Person of day - 10 OCTOBER 2020
A historian by profession who graduated from Moscow State University’s history faculty, he has proven himself to be a solid chess player, a thoughtful trainer and a talented journalist. Razuvaev performed successfully in many competitions. He played in several Soviet national championships in the 1970s and 1980s, won the RSFSR Spartakiad, triumphed at the European Club Cup with Burevestnik and came first at the world team championships when playing for the Soviet Union. In 1984, he played in the USSR- Rest of the World match and drew 2:2 with Hubner on the eighth board.
Furthermore, Razuvaev has won international tournament in Dubna and Polanica-Zdroj (1979), Zalaegerszeg (1981), London (1983), Dortmund (1985) and Jurmala (1987). He has also won prizes in many more.
In 1976, he became a recognised trainer of the RSFSR. He worked with Karpov during the latter’s journey to the world championship and trained the Soviet national team at European championships and the 1980 Olympiad and the Russian team after that. In the 1990s, he trained the Italian national team. Among his students are world champion Alexandra Kosteniuk and European champion Evgeny Tomashevsky. For many years, Razuvaev headed FIDE’s Trainers’ Commission and was rightly considered one of the most respected coaches in the world.

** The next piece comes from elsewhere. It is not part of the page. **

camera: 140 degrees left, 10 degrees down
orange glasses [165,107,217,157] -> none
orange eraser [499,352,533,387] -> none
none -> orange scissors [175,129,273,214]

Yuri was a talented promoter of chess who authored several books, including one of the most popular in the Greatest Players in the Worldseries, devoted to Akiba Rubinstein, as well as many articles concerning chess education.
He was on the board of trustees of the Russian Chess Federation. In the last few years of his life, he paid particular attention to chess in schools and he ran a project titled “Chess Talents in Russia”.
Yuri Razuvaev died on 21st March 2012 after a prolonged illness. A book is devoted in his memory titled The Academician of Chess, Yuri Razuvaev which was published by the Russian Chess Federation for what would have been his 70th birthday.